- **WHAT TO DO**
Copy out all of the material below word for word, keeping everything in the same order.

- **MATERIAL FOR THIS TASK**

□ □ □

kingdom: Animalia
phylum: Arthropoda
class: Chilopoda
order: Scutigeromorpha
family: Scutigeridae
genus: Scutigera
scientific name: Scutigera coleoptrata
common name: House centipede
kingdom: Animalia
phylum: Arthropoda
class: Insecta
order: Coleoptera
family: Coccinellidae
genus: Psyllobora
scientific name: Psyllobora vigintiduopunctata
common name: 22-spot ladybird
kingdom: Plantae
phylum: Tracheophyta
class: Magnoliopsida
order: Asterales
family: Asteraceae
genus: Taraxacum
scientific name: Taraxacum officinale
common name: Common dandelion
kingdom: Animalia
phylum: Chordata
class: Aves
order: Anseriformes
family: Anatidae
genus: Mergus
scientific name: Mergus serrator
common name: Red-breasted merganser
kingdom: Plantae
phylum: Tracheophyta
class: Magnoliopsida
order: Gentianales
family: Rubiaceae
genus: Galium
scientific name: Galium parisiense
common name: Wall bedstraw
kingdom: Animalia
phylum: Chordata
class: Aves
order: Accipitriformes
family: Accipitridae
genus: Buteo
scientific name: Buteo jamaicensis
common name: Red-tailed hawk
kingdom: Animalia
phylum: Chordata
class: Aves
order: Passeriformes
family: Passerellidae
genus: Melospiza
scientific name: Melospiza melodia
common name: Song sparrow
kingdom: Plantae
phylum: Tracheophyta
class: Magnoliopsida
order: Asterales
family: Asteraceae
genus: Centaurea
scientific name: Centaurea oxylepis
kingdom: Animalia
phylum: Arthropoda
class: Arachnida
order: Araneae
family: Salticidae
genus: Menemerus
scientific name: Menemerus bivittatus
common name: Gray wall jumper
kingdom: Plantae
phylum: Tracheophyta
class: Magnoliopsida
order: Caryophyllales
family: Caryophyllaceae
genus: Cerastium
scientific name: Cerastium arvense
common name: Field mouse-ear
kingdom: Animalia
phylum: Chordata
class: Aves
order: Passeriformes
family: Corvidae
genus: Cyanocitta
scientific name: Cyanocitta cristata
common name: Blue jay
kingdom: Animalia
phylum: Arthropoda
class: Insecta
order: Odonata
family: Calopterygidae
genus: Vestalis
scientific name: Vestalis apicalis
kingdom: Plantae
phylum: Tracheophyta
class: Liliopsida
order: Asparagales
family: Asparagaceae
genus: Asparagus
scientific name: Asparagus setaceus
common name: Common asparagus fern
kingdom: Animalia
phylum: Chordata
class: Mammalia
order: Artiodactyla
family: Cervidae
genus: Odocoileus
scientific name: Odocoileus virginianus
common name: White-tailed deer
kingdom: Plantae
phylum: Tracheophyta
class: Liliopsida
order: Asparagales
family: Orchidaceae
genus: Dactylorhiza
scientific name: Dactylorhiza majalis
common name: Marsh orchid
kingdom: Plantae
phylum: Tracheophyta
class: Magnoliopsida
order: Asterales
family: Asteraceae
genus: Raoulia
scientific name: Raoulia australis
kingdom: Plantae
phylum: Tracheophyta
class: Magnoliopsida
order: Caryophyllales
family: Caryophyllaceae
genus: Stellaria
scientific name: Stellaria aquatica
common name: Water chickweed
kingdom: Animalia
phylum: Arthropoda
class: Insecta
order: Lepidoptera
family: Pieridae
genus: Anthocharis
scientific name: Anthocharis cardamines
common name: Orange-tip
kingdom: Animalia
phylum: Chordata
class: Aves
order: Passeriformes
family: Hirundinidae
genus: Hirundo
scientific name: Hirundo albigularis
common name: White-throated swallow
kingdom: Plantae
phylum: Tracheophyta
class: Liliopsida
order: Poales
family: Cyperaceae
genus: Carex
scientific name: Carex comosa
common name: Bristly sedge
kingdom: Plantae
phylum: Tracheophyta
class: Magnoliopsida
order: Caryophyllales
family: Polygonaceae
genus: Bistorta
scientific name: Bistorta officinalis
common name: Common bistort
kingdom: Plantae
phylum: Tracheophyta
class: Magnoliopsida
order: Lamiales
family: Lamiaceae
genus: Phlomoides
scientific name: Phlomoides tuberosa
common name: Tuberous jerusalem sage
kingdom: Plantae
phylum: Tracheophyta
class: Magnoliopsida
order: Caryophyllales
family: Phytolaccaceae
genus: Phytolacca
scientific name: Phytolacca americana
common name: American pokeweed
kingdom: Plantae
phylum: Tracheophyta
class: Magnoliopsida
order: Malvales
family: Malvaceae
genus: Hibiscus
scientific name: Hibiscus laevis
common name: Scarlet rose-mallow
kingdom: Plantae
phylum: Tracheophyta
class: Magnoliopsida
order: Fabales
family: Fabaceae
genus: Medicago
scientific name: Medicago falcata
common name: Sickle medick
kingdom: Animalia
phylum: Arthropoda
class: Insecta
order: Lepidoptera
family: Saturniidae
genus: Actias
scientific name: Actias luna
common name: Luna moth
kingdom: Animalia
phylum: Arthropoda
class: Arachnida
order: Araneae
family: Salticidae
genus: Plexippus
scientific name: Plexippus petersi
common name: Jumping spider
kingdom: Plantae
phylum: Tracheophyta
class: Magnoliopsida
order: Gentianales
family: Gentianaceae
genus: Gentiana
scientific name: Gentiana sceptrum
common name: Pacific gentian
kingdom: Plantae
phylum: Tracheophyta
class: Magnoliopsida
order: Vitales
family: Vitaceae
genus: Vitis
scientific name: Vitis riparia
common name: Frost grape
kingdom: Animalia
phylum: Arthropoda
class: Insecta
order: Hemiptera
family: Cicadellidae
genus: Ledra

□ □ □

- **EXPECTED ANSWER**
kingdom: Animalia
phylum: Arthropoda
class: Chilopoda
order: Scutigeromorpha
family: Scutigeridae
genus: Scutigera
scientific name: Scutigera coleoptrata
common name: House centipede
kingdom: Animalia
phylum: Arthropoda
class: Insecta
order: Coleoptera
family: Coccinellidae
genus: Psyllobora
scientific name: Psyllobora vigintiduopunctata
common name: 22-spot ladybird
kingdom: Plantae
phylum: Tracheophyta
class: Magnoliopsida
order: Asterales
family: Asteraceae
genus: Taraxacum
scientific name: Taraxacum officinale
common name: Common dandelion
kingdom: Animalia
phylum: Chordata
class: Aves
order: Anseriformes
family: Anatidae
genus: Mergus
scientific name: Mergus serrator
common name: Red-breasted merganser
kingdom: Plantae
phylum: Tracheophyta
class: Magnoliopsida
order: Gentianales
family: Rubiaceae
genus: Galium
scientific name: Galium parisiense
common name: Wall bedstraw
kingdom: Animalia
phylum: Chordata
class: Aves
order: Accipitriformes
family: Accipitridae
genus: Buteo
scientific name: Buteo jamaicensis
common name: Red-tailed hawk
kingdom: Animalia
phylum: Chordata
class: Aves
order: Passeriformes
family: Passerellidae
genus: Melospiza
scientific name: Melospiza melodia
common name: Song sparrow
kingdom: Plantae
phylum: Tracheophyta
class: Magnoliopsida
order: Asterales
family: Asteraceae
genus: Centaurea
scientific name: Centaurea oxylepis
kingdom: Animalia
phylum: Arthropoda
class: Arachnida
order: Araneae
family: Salticidae
genus: Menemerus
scientific name: Menemerus bivittatus
common name: Gray wall jumper
kingdom: Plantae
phylum: Tracheophyta
class: Magnoliopsida
order: Caryophyllales
family: Caryophyllaceae
genus: Cerastium
scientific name: Cerastium arvense
common name: Field mouse-ear
kingdom: Animalia
phylum: Chordata
class: Aves
order: Passeriformes
family: Corvidae
genus: Cyanocitta
scientific name: Cyanocitta cristata
common name: Blue jay
kingdom: Animalia
phylum: Arthropoda
class: Insecta
order: Odonata
family: Calopterygidae
genus: Vestalis
scientific name: Vestalis apicalis
kingdom: Plantae
phylum: Tracheophyta
class: Liliopsida
order: Asparagales
family: Asparagaceae
genus: Asparagus
scientific name: Asparagus setaceus
common name: Common asparagus fern
kingdom: Animalia
phylum: Chordata
class: Mammalia
order: Artiodactyla
family: Cervidae
genus: Odocoileus
scientific name: Odocoileus virginianus
common name: White-tailed deer
kingdom: Plantae
phylum: Tracheophyta
class: Liliopsida
order: Asparagales
family: Orchidaceae
genus: Dactylorhiza
scientific name: Dactylorhiza majalis
common name: Marsh orchid
kingdom: Plantae
phylum: Tracheophyta
class: Magnoliopsida
order: Asterales
family: Asteraceae
genus: Raoulia
scientific name: Raoulia australis
kingdom: Plantae
phylum: Tracheophyta
class: Magnoliopsida
order: Caryophyllales
family: Caryophyllaceae
genus: Stellaria
scientific name: Stellaria aquatica
common name: Water chickweed
kingdom: Animalia
phylum: Arthropoda
class: Insecta
order: Lepidoptera
family: Pieridae
genus: Anthocharis
scientific name: Anthocharis cardamines
common name: Orange-tip
kingdom: Animalia
phylum: Chordata
class: Aves
order: Passeriformes
family: Hirundinidae
genus: Hirundo
scientific name: Hirundo albigularis
common name: White-throated swallow
kingdom: Plantae
phylum: Tracheophyta
class: Liliopsida
order: Poales
family: Cyperaceae
genus: Carex
scientific name: Carex comosa
common name: Bristly sedge
kingdom: Plantae
phylum: Tracheophyta
class: Magnoliopsida
order: Caryophyllales
family: Polygonaceae
genus: Bistorta
scientific name: Bistorta officinalis
common name: Common bistort
kingdom: Plantae
phylum: Tracheophyta
class: Magnoliopsida
order: Lamiales
family: Lamiaceae
genus: Phlomoides
scientific name: Phlomoides tuberosa
common name: Tuberous jerusalem sage
kingdom: Plantae
phylum: Tracheophyta
class: Magnoliopsida
order: Caryophyllales
family: Phytolaccaceae
genus: Phytolacca
scientific name: Phytolacca americana
common name: American pokeweed
kingdom: Plantae
phylum: Tracheophyta
class: Magnoliopsida
order: Malvales
family: Malvaceae
genus: Hibiscus
scientific name: Hibiscus laevis
common name: Scarlet rose-mallow
kingdom: Plantae
phylum: Tracheophyta
class: Magnoliopsida
order: Fabales
family: Fabaceae
genus: Medicago
scientific name: Medicago falcata
common name: Sickle medick
kingdom: Animalia
phylum: Arthropoda
class: Insecta
order: Lepidoptera
family: Saturniidae
genus: Actias
scientific name: Actias luna
common name: Luna moth
kingdom: Animalia
phylum: Arthropoda
class: Arachnida
order: Araneae
family: Salticidae
genus: Plexippus
scientific name: Plexippus petersi
common name: Jumping spider
kingdom: Plantae
phylum: Tracheophyta
class: Magnoliopsida
order: Gentianales
family: Gentianaceae
genus: Gentiana
scientific name: Gentiana sceptrum
common name: Pacific gentian
kingdom: Plantae
phylum: Tracheophyta
class: Magnoliopsida
order: Vitales
family: Vitaceae
genus: Vitis
scientific name: Vitis riparia
common name: Frost grape
kingdom: Animalia
phylum: Arthropoda
class: Insecta
order: Hemiptera
family: Cicadellidae
genus: Ledra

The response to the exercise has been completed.